There aren't even any rival gangs trying to expand on the same turf. You're on your own, and the only persistent threat comes from your wanted level. This rises whenever you do something shady - especially anything violent - and should it reach five stars, an investigation is triggered. At this point you can bribe the detectives for a stupidly small amount, frame another business for your crimes, or attempt to steal the evidence against you.
Wherever you turn, there are features that run into an inexplicable dead end as the game shuts off interesting avenues for no apparent reason. Nowhere is this more evident than in the laughably titled "Sandbox" mode. With all gameplay objectives removed, the game is literally lifeless - a paper-thin fake city block where the only thing to do is buy every building and amass huge sums of money. Unless you play like an absolute idiot, it very quickly becomes a game that essentially plays itself. You actually have to provoke the game to act against you in order to get any challenge.
All of this pales alongside the sheer horror that is the game's combat, however. As you progress through the story, you'll be forced into situations where you have to fight other gangsters or cops. Here the game shifts into a rudimentary XCOM-style turn-based system, in which you use movement and action points to navigate around and shoot the other guys.
It's terrible. Oh, sweet Jesus, it's terrible. Not amusing low budget wonkiness. Just straight-up terrible gameplay.

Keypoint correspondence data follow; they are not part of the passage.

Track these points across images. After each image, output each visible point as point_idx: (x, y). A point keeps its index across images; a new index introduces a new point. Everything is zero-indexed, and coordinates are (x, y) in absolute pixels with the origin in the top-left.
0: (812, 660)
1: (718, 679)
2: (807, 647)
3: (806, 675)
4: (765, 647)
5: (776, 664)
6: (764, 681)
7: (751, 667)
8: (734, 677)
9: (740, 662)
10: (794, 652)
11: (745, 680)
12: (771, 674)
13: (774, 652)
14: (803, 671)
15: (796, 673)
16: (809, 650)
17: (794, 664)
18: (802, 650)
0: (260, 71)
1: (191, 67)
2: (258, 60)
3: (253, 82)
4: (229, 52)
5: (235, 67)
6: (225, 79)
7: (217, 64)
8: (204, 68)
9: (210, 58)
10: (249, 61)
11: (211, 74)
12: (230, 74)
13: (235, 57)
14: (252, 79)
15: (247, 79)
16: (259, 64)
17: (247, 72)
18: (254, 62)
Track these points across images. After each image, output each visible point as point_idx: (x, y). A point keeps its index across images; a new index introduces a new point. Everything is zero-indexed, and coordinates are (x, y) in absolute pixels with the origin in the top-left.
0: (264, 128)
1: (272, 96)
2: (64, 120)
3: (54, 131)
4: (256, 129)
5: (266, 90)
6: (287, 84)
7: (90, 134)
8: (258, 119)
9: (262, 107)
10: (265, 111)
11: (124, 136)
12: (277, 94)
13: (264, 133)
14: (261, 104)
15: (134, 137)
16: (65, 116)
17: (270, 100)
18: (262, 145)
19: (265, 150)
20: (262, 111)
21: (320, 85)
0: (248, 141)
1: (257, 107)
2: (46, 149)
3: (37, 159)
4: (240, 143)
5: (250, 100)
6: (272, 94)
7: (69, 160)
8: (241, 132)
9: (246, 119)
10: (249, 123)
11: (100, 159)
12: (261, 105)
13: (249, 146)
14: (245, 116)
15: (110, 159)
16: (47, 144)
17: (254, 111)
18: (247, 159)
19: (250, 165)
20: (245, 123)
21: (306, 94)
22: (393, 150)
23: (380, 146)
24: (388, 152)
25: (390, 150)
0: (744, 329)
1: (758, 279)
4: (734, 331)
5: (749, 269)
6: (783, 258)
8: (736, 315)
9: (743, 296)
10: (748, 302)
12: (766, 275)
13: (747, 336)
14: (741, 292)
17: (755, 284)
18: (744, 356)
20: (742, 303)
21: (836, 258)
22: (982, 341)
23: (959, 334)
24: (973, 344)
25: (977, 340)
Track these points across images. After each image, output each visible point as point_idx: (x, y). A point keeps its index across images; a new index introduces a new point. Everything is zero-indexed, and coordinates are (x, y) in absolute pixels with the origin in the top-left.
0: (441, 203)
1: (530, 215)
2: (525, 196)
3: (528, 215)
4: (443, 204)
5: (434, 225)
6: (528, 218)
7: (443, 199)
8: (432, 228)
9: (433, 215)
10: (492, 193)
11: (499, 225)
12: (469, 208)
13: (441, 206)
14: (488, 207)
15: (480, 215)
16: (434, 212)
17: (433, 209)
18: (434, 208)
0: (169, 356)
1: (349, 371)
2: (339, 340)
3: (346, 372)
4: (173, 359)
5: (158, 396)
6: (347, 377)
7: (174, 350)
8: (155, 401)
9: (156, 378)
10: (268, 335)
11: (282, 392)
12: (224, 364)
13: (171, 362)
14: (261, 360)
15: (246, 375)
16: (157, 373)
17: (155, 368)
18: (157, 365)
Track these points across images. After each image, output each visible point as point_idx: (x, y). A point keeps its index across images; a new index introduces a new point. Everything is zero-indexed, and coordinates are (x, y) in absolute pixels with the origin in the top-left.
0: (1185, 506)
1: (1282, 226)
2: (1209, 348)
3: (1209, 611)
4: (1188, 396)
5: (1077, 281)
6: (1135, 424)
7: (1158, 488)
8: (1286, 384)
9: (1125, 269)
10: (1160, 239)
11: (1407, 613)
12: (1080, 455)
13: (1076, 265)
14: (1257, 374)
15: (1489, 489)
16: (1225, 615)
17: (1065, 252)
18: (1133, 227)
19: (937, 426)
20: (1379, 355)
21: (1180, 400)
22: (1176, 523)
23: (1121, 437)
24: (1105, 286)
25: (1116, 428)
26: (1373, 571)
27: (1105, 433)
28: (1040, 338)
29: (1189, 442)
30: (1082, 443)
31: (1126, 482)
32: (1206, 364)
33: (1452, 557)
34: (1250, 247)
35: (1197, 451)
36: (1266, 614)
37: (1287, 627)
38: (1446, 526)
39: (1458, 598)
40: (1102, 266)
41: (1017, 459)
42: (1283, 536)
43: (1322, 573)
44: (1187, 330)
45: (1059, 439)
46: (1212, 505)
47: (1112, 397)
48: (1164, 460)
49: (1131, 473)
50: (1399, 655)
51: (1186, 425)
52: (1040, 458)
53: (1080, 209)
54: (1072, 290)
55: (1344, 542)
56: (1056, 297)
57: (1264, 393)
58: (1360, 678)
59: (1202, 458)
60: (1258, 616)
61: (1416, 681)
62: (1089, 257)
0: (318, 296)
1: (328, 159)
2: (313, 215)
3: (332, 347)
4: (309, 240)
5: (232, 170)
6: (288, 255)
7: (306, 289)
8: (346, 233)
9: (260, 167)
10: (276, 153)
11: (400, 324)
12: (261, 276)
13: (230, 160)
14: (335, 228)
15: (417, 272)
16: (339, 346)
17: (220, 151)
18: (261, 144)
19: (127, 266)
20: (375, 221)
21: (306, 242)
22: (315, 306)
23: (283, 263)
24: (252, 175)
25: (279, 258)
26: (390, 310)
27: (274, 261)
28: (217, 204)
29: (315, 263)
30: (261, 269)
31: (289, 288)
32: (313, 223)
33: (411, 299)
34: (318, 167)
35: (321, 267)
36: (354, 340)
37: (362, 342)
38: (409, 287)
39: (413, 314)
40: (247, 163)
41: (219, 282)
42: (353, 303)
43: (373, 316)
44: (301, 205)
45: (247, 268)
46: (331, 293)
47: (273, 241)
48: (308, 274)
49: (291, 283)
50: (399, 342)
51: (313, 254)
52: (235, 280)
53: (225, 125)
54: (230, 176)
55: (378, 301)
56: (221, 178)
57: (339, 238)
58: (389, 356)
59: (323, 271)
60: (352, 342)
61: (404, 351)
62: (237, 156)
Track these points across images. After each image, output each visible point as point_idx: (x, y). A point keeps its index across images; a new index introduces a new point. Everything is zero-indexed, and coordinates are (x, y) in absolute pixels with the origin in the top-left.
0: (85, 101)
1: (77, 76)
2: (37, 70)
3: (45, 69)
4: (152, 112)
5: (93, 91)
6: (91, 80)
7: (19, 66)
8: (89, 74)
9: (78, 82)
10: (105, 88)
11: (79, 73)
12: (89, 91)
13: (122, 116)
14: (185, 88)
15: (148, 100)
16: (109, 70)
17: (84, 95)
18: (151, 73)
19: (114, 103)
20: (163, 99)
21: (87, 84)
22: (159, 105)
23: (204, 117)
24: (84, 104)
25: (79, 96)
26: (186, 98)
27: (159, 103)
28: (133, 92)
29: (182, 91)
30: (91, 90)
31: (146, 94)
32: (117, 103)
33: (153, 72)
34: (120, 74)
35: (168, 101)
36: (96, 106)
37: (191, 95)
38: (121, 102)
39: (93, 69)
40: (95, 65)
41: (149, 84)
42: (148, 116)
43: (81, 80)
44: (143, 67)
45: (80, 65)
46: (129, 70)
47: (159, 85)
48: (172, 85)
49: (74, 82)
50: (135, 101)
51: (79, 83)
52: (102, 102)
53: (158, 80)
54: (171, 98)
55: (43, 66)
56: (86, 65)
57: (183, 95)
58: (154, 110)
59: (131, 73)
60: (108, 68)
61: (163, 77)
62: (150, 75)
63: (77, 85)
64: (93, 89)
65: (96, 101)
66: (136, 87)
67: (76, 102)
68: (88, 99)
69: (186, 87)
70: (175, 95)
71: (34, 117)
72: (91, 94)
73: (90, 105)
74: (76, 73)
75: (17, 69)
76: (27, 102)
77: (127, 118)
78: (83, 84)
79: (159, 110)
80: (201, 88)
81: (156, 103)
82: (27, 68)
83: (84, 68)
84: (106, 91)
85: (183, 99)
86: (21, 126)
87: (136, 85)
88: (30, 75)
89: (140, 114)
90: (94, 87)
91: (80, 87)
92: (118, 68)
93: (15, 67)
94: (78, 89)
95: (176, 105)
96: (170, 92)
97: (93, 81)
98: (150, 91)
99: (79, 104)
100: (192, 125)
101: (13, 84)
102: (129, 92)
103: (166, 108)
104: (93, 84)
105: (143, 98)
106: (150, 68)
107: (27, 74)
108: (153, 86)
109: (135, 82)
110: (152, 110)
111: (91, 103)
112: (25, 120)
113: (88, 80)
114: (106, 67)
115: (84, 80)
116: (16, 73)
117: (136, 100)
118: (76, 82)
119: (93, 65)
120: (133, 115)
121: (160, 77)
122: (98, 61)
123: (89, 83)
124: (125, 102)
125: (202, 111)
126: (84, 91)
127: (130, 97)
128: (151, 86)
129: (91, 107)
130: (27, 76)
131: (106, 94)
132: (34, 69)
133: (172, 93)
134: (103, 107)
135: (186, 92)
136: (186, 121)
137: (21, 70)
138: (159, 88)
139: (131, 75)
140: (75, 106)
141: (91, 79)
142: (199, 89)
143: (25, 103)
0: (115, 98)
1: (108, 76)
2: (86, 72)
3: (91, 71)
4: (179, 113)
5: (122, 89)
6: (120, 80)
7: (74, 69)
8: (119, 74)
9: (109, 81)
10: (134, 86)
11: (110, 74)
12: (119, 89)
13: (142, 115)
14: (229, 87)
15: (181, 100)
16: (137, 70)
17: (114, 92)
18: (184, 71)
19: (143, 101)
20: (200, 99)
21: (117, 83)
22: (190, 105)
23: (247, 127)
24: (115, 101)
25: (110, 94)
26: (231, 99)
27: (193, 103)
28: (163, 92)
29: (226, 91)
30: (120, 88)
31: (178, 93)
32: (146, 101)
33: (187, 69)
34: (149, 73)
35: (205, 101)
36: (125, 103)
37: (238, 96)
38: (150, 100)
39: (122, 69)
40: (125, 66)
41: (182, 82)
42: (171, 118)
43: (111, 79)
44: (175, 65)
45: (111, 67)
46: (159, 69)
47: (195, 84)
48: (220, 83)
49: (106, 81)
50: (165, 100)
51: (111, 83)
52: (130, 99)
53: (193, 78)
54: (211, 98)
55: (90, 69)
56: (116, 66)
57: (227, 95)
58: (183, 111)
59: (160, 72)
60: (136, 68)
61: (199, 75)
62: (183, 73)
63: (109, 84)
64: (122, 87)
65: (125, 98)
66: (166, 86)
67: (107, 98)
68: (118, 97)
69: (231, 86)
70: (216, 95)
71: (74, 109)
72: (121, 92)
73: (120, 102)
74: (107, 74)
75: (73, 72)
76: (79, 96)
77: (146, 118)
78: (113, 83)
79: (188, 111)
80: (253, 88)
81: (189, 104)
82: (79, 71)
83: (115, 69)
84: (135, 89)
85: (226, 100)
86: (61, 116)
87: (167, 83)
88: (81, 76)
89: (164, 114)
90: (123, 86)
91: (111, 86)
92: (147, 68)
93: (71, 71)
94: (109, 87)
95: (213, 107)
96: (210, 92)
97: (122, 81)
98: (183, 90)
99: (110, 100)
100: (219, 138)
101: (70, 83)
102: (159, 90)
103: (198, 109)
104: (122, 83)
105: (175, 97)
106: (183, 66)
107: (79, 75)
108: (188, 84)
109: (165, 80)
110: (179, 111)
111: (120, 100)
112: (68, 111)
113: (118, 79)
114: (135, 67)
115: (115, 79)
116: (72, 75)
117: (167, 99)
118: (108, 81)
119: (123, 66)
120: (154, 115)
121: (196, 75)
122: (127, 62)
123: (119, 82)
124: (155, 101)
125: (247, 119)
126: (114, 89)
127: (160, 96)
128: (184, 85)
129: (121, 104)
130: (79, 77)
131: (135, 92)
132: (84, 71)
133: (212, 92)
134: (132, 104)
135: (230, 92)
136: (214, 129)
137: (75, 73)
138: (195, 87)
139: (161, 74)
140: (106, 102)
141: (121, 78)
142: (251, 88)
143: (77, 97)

Where to begin? How about the poorly tuned dice-rolling system that means a character can unload a shotgun into someone standing right next to them and miss completely? How about the utterly random cover system that only allows you to be protected in very specific spots but then places those spots in illogical places? One side of a crate offers cover, the other side may not. Often, the side that offers cover is the side actually facing the enemy.
That's assuming the cover works at all. More often than not, enemies shoot you through walls regardless of whether you're in cover or not. Victory in these combat scenarios is only partly down to skill, and relies far too much on the random chance that the game's idiotic quirks will work in your favour and not against you.
It's saying something that whenever the option came up to choose a combat engagement or pay some steep financial penalty to get out of it, I gladly handed over the virtual dollars. That's not how gangsters are supposed to work.
As a final cruel twist of the knife, the game's multiplayer mode simply consists of four fixed combat scenarios - two competitive, two co-operative. If you harboured dreams of battling your friends for control of a city, look elsewhere.
In its own way, Omerta is as disappointing to me as whatever blockbuster failed to live up to your expectations. There's potential here, and the moments when the game comes close to realising this potential are perhaps the cruellest. These moments come when a campaign map offers enough leeway for you to actually engage with its systems and build a self-contained empire. The need to distinguish between dirty money and clean income hints at depths that never appear. Then that mission ends, you're dumped on a new map, all benefits of your previous success magically erased as you start over from scratch again.
I'd gladly suffer through Omerta's jittery animations, its frankly bizarre accents and its crudely looped music cues if there was an actual game inside. There isn't. There's a wisp of a resource management sim that crumbles to dust long before the elongated story mode grinds to a halt, and turn-based combat that ranks among the worst the genre has ever seen. Sorry, Haemimont. On this one, you sleep with the fishes.